To obtain MH it will be necessary that the students have an overall qualification higher than 8.5 with the limitations of the UAB (1MH / 10students). As a reference criterion they will be assigned in descending order.
A final weighted average mark not lower than 50% is sufficient to pass the course, provided that a score over one third of the range is attained in everyone of the first 2 marks.
Plagiarism will not be tolerated. All students involved in a plagiarism activity will be failed automatically. A final mark no higher than 30% will be assigned.
An student not having achieved a sufficient final weighted average mark, may opt to apply for remedial activities the subject under the following conditions:
- the student must have participated in the problem-based learning laboratory activities, and
- the student must have a final weighted average higher than 30%, and
- the student must not have failed any activity due to plagiarism.
The student will receive a grade of "Not Evaluable" if:
- the student has not been able to be evaluated in the laboratory and learning-based activities due to not attendanceor notdeliver the corresponding reports without justified cause.
- the student has not carried out a minimum of 50% of the activities proposed in tutored sessions.
- the student has not taken the final exam.
Repeating students will be able to “save” their grade in lab and problem-based learning activities but not in the rest of the activities.

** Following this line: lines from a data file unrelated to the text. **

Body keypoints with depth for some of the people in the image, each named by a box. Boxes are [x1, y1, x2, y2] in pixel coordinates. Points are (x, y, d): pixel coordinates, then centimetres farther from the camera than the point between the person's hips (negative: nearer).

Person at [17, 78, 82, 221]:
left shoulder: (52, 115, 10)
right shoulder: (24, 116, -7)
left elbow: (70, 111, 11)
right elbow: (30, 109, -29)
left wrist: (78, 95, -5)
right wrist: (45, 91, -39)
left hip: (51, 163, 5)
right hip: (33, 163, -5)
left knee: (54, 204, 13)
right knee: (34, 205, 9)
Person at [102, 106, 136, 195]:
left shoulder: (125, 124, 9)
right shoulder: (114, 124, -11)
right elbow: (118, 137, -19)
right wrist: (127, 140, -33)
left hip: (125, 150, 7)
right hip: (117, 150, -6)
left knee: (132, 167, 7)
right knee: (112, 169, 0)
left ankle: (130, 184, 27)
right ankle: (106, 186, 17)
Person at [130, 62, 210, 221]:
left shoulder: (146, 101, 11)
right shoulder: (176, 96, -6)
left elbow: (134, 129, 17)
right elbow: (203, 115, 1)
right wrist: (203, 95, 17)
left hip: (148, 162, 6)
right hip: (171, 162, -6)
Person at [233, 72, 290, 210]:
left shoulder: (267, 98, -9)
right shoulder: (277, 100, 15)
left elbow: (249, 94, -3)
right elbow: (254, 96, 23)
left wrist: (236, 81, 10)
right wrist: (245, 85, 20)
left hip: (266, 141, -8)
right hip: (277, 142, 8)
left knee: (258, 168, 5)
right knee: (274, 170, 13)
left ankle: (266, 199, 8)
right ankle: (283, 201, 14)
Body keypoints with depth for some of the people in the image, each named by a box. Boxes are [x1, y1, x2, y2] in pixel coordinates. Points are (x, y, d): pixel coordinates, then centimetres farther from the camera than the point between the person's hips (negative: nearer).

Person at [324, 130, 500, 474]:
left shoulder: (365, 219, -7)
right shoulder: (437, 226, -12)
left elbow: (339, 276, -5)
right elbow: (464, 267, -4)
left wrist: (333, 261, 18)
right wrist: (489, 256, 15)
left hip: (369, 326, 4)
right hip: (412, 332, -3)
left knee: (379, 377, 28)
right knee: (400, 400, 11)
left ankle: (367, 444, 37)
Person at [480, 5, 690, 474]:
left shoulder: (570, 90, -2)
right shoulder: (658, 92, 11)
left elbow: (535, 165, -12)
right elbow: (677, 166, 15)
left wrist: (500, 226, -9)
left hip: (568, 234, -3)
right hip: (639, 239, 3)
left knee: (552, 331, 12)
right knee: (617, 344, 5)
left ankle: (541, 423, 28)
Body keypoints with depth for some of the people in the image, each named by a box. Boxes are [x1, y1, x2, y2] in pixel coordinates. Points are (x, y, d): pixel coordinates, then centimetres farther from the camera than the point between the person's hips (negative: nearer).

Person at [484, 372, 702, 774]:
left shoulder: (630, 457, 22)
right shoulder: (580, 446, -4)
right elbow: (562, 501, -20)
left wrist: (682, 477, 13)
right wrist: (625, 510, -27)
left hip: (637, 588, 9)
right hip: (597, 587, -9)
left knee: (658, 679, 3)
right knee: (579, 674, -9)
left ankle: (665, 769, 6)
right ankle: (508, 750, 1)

Title | Weighting | Hours | ECTS | Learning Outcomes |
---|---|---|---|---|
Final Exam | 20% | 2 | 0.08 | 5, 3, 4, 7, 8, 10 |
Inidividual Exercises and/or review of a scientific paper | 25% | 1 | 0.04 | 1, 6, 7, 8, 9 |
Laboratory work reports | 35% | 1 | 0.04 | 2, 5, 4, 6, 7, 8, 9, 10 |
Parcial Exam | 20% | 2 | 0.08 | 5, 3, 4, 7, 8, 10 |
F. Balarin et al.: “Hardware-Software Co-Design of Embedded Systems: The POLIS Approach”
Rajsuman, Rochit ."System-on-a-Chip: Design and Test"

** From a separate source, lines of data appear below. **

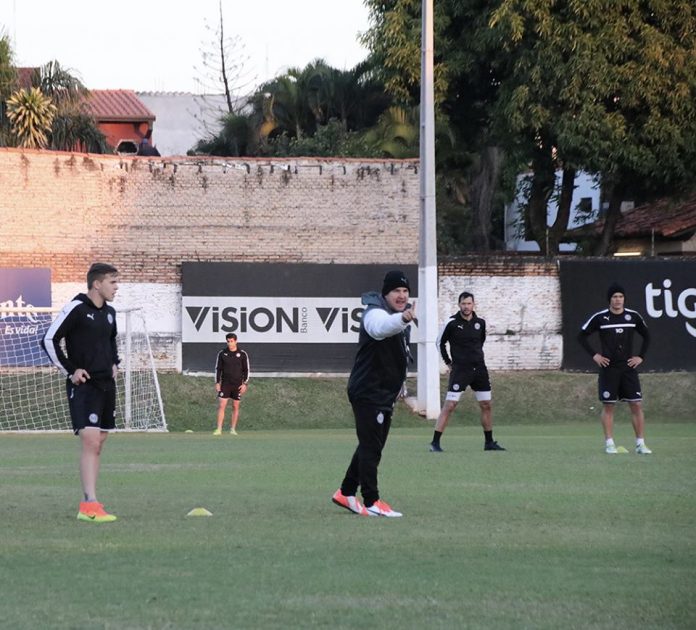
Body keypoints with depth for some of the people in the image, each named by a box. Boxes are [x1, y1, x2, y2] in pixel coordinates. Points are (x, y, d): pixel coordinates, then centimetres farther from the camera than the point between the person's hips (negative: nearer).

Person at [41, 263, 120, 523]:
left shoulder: (109, 312, 12)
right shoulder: (76, 309, -12)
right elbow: (49, 340, -12)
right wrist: (70, 370, -11)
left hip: (106, 385, 8)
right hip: (83, 386, -8)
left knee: (98, 443, 9)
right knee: (90, 442, -17)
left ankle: (89, 503, 15)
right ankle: (89, 505, -20)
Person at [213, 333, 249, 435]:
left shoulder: (242, 354, -1)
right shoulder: (222, 353, 2)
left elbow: (246, 370, 2)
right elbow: (218, 368, 7)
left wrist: (245, 384, -5)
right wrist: (217, 383, 0)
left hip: (237, 385, 0)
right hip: (225, 384, 0)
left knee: (235, 407, 4)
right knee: (221, 406, -8)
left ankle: (233, 429, 12)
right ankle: (219, 429, -10)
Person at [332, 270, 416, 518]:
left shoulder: (401, 313, 13)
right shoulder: (376, 313, -18)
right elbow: (381, 327, -45)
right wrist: (402, 319, -65)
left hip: (385, 393, 10)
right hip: (367, 392, -10)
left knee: (370, 446, 16)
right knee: (371, 447, -9)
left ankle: (346, 493, 27)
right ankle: (371, 503, -6)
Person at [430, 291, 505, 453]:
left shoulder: (480, 322, 4)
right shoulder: (452, 323, -8)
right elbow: (440, 342, 5)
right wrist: (448, 362, 4)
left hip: (479, 369, 5)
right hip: (460, 370, -5)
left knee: (486, 405, 8)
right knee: (449, 405, -12)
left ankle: (489, 442, 20)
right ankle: (435, 442, -11)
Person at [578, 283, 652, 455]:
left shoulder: (634, 316, 3)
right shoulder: (600, 318, -3)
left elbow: (646, 336, 17)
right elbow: (582, 336, 4)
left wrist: (641, 356, 6)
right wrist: (594, 355, -3)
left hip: (629, 367, 2)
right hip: (608, 368, -2)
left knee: (637, 405, -4)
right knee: (608, 406, 0)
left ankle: (640, 444, 0)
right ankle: (609, 443, 7)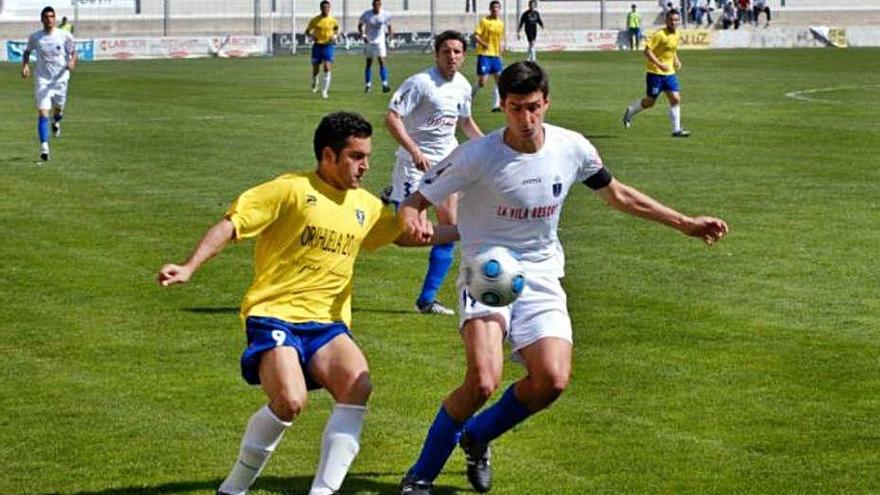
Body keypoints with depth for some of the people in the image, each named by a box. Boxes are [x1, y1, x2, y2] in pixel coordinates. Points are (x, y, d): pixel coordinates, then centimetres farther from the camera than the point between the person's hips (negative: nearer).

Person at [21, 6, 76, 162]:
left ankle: (56, 122, 57)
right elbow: (27, 51, 13)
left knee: (58, 108, 19)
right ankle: (44, 148, -15)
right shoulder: (34, 37, -3)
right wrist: (25, 65, -5)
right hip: (42, 80, -1)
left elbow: (73, 53, 1)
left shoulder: (65, 36, -6)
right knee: (42, 113, -13)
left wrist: (72, 62, -21)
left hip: (60, 79, 1)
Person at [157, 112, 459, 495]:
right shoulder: (293, 190, -6)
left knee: (358, 387, -22)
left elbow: (408, 235, 31)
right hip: (274, 315, -6)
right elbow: (230, 226, -10)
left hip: (326, 322, 6)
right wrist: (189, 268, -22)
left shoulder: (365, 206, 15)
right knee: (290, 401, -27)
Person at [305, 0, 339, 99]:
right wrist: (311, 35, -14)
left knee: (327, 68, -14)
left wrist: (335, 36, 0)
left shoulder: (333, 20, -1)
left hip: (329, 46, -1)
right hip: (317, 46, 1)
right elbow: (307, 31, 7)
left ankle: (324, 91, -10)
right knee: (315, 69, 6)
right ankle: (314, 84, 38)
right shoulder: (315, 20, -2)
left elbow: (336, 28, 20)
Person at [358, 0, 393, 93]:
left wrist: (389, 33, -5)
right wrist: (362, 35, -11)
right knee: (369, 63, 6)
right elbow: (360, 25, 4)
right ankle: (368, 85, 14)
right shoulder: (366, 14, -8)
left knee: (382, 62, -11)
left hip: (380, 41, 0)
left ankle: (384, 84, -15)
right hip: (369, 42, 0)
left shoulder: (385, 15, -6)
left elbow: (388, 25, 12)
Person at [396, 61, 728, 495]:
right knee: (483, 381, -24)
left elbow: (618, 194, 14)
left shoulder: (572, 148, -4)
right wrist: (413, 223, -34)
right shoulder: (476, 156, -15)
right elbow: (414, 202, -8)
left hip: (541, 278, 4)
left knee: (552, 381, -16)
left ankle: (477, 436, 14)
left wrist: (684, 223, 13)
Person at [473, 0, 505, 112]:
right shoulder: (484, 21, -7)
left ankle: (496, 105, 1)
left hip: (495, 55, 6)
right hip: (484, 54, -6)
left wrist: (500, 55, 17)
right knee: (482, 82, -7)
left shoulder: (501, 23, 11)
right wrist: (483, 44, -25)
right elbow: (475, 36, -12)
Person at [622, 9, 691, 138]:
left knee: (675, 99, -5)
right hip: (655, 73, -6)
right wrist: (659, 64, -28)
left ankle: (676, 130, -2)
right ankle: (630, 112, 30)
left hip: (669, 73, 6)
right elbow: (647, 50, -20)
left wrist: (676, 61, 7)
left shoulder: (676, 35, 7)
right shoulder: (659, 34, -17)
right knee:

P. Bricaud, M. Keating : “Reuse Methodology Manual for System-On-A-Chip Designs”
L. Terés, Y. Torroja, S. Olcoz, E. Villar: “VHDL: Lenguaje estándar de diseño electrónico”
I. Grout “Digital Systems Design with FPGAs and CPLDs”
H.J.M. Veendrick “Nanometer CMOS: from ASICS to BASICS”, 2ª edición, Springer. 2017.
http://www.europractice.com/
Example of international challenge http://www.innovatefpga.com/portal/
The electronic design tools (EDA) associated with Intel-Altera FPGA boards used in laboratories that enable:
- Specification of digital systems in HDL languages
- Building SoC architectures for RISC processors (ARM, NIOS)
- Logical and physical synthesis of HDL
- Downloading HW and SW code from the PC to the FPGA
SoC-FPGA platforms will be used DE1_SoC for educational/industrial purposes.